So far this year Miele, SH White Goods and Unilever have fallen foul of Denmark’s Competition and Consumer Authority’s (“DCCA”) enforcement efforts against retail price maintenance (RPM).  On October 30, 2013, fashion brand Vila joined them.  Vila and the DCCA reached a DKK 1.6 million settlement after finding that Vila infringed Section 6 of the Danish Competition Act by imposing a minimum resale price on some of its distributors.  The DCCA also fined two Vila executives DKK 22,000 each after proving that they were aware of the illegal practice but had “failed to stop it”, and that one of those executives had facilitated the arrangement.
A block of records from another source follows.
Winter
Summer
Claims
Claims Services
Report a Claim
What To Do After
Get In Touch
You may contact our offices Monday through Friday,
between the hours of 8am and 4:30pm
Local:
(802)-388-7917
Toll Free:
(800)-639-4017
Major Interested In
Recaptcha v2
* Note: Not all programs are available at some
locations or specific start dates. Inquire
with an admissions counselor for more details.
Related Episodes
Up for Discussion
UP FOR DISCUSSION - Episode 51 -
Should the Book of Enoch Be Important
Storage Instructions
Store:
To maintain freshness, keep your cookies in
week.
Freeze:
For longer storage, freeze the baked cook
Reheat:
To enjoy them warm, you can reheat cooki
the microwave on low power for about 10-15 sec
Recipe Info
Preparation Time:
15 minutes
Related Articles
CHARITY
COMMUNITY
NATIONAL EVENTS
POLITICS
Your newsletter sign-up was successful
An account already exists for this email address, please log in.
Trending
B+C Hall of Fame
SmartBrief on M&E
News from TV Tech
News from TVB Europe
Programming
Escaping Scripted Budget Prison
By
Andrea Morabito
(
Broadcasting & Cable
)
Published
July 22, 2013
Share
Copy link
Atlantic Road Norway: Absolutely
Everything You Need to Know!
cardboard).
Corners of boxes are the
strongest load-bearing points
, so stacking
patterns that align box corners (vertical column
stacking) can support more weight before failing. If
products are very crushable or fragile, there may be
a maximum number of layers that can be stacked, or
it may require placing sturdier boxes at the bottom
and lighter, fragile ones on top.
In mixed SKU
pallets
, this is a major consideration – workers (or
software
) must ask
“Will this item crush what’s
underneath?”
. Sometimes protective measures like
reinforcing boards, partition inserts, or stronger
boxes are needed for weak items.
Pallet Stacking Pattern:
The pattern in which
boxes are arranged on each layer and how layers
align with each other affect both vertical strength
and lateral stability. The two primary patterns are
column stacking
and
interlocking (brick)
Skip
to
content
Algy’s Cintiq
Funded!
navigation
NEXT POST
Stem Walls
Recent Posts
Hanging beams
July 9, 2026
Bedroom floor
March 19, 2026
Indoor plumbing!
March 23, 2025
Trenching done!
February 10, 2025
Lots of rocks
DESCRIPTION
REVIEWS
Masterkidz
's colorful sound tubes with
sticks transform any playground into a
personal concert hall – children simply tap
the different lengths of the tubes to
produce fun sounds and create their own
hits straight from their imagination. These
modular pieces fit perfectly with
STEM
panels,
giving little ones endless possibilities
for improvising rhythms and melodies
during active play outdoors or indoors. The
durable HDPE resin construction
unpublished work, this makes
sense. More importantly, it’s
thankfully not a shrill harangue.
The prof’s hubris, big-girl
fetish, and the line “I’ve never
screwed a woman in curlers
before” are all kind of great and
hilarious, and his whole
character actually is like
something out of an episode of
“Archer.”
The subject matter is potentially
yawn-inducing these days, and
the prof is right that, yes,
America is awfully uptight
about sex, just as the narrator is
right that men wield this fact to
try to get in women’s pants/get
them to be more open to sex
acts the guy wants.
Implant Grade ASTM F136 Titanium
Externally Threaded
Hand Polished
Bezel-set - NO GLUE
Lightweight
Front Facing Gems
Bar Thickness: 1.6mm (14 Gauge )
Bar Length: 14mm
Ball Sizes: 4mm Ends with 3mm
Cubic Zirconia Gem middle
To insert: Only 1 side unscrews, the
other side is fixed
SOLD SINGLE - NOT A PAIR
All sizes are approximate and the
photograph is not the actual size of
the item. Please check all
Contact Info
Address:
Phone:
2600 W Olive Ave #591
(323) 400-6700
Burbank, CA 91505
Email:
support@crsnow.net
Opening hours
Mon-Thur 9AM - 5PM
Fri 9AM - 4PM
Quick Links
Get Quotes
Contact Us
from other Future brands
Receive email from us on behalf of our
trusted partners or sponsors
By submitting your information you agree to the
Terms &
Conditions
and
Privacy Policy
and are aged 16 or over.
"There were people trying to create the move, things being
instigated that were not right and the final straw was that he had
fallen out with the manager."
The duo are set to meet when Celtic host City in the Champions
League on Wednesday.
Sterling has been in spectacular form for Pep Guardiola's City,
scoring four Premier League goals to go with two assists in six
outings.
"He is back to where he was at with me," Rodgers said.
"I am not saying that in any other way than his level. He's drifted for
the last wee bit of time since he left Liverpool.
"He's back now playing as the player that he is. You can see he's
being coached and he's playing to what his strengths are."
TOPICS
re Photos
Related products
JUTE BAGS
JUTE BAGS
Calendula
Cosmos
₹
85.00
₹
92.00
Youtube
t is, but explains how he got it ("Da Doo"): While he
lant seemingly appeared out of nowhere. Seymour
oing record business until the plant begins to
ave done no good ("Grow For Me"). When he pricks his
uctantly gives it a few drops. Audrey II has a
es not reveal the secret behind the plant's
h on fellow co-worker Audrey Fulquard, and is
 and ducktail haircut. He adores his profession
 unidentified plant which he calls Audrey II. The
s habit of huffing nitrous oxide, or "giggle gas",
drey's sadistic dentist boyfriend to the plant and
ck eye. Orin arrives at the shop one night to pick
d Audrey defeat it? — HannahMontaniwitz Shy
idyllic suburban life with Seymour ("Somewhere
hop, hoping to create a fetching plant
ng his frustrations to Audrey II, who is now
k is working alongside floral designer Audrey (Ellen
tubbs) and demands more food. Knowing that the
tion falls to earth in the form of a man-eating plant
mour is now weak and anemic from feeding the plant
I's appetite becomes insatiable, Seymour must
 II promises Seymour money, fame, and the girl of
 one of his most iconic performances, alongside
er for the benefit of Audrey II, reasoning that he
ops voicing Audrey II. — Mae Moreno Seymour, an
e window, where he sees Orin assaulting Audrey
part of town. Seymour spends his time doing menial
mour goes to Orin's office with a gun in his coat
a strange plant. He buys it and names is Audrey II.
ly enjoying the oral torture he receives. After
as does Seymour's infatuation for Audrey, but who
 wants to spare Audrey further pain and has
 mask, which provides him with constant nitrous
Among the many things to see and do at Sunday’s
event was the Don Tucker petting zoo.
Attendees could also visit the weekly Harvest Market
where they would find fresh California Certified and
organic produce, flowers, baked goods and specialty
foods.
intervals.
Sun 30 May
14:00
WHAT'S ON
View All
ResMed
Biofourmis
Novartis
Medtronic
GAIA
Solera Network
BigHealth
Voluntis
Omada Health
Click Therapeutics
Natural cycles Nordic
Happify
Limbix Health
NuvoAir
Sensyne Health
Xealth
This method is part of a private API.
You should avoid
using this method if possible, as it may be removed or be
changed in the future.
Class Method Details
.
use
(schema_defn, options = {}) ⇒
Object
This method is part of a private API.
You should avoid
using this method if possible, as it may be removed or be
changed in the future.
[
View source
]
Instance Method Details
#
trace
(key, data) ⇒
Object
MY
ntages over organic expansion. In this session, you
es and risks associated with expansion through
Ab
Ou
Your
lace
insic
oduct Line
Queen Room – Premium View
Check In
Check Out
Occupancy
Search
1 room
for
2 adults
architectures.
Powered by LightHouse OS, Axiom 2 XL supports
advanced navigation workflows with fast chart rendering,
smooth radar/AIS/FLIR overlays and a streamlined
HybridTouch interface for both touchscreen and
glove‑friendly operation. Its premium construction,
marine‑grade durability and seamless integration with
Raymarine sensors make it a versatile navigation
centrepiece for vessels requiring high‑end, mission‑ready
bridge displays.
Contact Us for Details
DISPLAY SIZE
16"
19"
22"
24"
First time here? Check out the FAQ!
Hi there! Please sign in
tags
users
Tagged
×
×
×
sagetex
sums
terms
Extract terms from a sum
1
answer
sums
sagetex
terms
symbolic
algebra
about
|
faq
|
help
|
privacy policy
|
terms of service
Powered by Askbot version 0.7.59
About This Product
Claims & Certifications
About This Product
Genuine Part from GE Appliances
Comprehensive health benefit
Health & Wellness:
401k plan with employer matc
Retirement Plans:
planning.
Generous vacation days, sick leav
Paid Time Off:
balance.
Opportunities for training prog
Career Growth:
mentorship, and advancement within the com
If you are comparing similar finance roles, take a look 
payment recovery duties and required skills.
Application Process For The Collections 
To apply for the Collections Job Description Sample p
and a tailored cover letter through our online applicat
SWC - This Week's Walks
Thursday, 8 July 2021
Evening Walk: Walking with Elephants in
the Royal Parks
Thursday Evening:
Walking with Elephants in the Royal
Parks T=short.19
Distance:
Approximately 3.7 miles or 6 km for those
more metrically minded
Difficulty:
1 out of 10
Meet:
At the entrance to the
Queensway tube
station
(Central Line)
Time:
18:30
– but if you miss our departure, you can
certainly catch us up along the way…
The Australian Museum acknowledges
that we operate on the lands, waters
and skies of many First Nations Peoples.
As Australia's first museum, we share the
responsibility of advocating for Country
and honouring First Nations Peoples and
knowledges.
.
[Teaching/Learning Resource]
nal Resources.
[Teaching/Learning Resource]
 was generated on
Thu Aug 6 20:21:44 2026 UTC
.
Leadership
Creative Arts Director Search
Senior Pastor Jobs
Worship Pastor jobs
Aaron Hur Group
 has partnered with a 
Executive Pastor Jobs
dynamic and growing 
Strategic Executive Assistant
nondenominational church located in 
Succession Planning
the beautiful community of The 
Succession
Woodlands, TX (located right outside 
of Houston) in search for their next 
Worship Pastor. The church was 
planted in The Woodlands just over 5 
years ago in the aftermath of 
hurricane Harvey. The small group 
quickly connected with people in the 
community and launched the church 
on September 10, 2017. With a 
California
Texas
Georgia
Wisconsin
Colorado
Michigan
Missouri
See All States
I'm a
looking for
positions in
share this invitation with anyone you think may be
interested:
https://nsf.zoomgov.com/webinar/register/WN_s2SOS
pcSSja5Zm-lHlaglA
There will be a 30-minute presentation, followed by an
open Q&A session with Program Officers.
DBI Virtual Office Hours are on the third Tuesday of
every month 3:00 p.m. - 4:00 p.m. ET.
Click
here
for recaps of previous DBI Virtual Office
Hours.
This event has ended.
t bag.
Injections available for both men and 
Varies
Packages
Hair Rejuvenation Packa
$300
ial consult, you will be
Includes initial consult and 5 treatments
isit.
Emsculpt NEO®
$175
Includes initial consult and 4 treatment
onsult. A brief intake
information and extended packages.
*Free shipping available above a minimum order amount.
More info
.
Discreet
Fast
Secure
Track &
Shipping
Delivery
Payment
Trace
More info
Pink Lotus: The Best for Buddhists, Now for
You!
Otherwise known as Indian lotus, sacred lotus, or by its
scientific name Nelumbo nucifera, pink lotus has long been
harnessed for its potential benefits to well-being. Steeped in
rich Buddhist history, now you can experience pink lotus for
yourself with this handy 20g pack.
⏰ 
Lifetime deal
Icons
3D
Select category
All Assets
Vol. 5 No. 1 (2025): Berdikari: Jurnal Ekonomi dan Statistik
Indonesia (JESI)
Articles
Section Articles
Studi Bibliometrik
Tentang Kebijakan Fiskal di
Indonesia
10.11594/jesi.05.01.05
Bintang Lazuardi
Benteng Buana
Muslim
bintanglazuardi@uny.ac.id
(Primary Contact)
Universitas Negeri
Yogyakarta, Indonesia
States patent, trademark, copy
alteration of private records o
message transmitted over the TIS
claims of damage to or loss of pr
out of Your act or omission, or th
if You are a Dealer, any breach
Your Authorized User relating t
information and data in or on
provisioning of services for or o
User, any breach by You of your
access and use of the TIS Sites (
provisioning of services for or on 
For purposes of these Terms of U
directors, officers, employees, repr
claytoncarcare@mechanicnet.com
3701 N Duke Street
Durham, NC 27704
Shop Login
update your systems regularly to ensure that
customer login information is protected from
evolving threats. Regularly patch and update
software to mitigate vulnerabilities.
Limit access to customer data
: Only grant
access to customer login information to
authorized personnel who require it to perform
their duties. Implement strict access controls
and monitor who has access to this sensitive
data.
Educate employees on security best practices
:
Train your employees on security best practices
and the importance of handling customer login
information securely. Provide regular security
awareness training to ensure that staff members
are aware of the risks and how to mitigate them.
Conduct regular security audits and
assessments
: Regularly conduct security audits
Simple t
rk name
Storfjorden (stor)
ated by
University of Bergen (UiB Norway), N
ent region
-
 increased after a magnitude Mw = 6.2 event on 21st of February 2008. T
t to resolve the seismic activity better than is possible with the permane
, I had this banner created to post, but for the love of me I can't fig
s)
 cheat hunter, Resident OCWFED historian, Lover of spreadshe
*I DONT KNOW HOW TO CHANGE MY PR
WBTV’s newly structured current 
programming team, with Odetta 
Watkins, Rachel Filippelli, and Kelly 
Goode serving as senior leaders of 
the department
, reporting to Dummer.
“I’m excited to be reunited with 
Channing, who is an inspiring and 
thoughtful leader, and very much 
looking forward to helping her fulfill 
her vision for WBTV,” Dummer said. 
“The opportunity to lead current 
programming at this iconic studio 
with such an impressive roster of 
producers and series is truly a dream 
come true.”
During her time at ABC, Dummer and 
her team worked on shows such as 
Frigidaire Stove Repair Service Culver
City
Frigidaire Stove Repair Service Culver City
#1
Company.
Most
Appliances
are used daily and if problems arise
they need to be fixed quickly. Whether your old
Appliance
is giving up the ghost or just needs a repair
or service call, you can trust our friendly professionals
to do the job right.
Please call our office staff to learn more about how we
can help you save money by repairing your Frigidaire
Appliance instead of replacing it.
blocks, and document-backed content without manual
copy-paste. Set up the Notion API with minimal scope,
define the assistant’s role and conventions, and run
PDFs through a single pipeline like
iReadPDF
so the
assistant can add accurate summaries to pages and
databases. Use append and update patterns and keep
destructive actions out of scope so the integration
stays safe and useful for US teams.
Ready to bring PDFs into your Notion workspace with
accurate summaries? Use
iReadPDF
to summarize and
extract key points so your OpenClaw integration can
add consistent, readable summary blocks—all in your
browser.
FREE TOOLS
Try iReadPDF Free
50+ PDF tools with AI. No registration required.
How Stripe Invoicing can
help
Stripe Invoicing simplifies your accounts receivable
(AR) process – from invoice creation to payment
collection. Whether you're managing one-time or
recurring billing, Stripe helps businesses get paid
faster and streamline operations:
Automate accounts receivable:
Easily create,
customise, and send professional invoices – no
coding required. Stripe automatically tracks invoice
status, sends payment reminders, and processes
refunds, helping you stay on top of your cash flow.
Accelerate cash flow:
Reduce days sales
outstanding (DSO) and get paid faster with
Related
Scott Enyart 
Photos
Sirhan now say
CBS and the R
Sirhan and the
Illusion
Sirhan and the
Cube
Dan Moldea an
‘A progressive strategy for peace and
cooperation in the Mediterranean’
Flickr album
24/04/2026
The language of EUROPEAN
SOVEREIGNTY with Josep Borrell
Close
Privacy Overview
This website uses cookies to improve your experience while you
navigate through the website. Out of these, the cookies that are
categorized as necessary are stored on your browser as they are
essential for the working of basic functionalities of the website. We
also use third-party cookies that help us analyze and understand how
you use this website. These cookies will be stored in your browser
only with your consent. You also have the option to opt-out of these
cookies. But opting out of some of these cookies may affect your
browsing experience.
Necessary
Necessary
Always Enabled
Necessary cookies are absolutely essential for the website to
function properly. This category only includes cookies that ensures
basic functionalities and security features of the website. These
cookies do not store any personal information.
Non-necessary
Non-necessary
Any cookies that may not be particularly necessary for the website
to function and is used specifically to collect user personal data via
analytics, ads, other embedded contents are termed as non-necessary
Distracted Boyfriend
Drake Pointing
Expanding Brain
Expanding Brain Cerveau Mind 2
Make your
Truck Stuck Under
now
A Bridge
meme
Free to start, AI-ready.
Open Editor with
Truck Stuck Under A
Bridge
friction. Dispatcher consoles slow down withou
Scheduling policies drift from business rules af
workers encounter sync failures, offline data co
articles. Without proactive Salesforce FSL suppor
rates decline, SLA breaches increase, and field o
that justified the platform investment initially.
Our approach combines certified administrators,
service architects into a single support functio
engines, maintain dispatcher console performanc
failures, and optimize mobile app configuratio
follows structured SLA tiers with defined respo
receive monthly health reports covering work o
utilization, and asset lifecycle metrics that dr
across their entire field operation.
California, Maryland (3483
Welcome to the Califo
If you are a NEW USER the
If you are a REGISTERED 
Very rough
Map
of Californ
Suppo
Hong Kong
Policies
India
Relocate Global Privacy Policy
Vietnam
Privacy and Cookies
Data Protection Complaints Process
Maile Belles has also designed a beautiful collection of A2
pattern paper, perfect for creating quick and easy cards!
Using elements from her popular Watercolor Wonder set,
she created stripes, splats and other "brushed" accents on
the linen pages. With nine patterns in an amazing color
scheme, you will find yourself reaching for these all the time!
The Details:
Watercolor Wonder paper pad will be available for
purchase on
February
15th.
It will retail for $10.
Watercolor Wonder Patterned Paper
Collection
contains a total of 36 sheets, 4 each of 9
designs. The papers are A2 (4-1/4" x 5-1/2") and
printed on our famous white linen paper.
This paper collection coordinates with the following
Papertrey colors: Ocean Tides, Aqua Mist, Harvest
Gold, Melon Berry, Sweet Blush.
The DCCA opened its investigation into Vila’s practices following a TV broadcast indicating that Vila imposed minimum resale prices on some of its distributors.  The DCCA conducted a dawn raid which confirmed the allegations: for 2,5 years prior to October 2012, Vila asked some of its distributors to charge consumers the company’s recommended retail prices as a minimum resale price.  When presented with the evidence, Vila decided to cooperate.

When determining the amount of the fines the DCCA took into the following elements in account:

  • the gravity of the infringement;
  • the size of the company’s turnover;
  • the duration of the infringement; and
  • Vila’s and its executives’ cooperation with the Authority.

Had Vila’s infringement run through beyond March 2013, it would have been sanctioned under the new Danish competition law, which increases the maximum penalty for serious infringements such as RPM from DKK 15 million to DKK 20 million.